The string "Кожемяко" appears in some lines of the entries that follow; copy each such line.
-----
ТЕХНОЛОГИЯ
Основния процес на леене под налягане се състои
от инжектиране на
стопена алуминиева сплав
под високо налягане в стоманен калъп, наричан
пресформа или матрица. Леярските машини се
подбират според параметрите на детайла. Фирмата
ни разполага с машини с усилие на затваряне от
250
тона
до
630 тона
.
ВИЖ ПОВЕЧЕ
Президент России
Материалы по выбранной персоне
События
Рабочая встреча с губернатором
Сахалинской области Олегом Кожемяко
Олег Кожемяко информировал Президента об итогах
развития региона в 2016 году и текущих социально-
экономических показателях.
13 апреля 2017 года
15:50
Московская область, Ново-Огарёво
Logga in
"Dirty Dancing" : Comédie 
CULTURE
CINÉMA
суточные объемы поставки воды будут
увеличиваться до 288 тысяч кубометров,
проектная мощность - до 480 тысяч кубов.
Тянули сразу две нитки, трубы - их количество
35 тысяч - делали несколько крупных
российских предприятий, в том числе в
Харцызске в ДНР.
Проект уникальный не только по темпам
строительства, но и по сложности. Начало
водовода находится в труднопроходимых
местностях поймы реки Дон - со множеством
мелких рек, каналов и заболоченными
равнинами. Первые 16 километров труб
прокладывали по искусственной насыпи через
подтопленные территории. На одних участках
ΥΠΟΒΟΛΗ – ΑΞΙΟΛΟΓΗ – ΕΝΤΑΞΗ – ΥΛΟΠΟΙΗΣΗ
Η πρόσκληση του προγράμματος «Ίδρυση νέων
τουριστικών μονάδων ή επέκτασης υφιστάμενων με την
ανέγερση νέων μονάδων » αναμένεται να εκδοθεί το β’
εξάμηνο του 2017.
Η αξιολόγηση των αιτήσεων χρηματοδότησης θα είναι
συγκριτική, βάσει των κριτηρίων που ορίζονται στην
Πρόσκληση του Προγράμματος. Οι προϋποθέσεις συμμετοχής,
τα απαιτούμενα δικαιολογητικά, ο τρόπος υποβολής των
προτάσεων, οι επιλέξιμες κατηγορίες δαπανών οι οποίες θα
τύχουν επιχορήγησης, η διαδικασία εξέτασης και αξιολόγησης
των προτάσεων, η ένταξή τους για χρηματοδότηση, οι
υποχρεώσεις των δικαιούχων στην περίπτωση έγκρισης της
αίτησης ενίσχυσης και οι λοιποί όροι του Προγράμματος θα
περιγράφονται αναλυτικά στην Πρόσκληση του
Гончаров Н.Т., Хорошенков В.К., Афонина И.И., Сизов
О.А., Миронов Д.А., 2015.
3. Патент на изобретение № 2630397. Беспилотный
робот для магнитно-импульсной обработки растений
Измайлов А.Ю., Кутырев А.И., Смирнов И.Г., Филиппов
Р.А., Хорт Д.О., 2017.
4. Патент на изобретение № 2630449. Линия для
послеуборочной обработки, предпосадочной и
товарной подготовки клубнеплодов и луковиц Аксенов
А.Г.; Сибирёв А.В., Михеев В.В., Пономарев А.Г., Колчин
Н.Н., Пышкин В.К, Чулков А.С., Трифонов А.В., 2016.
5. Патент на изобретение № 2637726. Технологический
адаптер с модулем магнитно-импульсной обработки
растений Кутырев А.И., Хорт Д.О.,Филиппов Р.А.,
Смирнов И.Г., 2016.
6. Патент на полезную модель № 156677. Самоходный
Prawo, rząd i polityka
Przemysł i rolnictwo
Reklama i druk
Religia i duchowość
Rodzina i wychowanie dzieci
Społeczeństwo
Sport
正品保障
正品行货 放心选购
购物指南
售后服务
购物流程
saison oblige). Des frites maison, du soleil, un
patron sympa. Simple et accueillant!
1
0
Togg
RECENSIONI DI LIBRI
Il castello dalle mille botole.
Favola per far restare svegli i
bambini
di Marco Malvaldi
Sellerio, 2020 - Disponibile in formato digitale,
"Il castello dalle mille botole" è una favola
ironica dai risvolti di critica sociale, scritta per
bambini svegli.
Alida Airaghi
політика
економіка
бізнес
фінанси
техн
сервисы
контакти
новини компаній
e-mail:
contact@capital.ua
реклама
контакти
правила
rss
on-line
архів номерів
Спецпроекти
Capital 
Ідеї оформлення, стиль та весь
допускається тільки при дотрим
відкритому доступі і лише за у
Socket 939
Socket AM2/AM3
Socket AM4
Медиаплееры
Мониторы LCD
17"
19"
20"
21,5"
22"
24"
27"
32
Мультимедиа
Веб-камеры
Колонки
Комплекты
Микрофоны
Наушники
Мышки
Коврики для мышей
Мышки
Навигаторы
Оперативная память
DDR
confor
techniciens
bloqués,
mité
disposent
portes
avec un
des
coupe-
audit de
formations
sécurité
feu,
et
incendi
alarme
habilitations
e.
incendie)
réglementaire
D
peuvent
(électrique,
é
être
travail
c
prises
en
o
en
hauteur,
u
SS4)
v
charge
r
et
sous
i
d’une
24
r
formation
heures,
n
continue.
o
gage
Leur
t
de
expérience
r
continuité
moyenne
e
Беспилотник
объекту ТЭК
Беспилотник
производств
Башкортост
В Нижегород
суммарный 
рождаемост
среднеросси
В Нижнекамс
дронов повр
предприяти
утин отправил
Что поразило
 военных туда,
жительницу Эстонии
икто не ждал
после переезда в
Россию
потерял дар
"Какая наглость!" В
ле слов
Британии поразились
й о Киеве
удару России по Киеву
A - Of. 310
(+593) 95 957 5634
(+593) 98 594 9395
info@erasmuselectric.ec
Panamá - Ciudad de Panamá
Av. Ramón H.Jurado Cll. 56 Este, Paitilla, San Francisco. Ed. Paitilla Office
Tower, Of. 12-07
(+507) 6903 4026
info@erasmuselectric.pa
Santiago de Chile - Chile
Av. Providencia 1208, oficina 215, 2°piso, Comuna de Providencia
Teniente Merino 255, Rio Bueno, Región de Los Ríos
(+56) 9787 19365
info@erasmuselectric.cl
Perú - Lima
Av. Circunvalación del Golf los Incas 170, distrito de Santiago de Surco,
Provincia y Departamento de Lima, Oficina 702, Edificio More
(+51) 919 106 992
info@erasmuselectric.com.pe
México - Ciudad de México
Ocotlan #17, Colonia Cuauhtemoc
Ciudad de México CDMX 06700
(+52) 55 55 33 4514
-----
**Your response**
Сахалинской области Олегом Кожемяко
Олег Кожемяко информировал Президента об итогах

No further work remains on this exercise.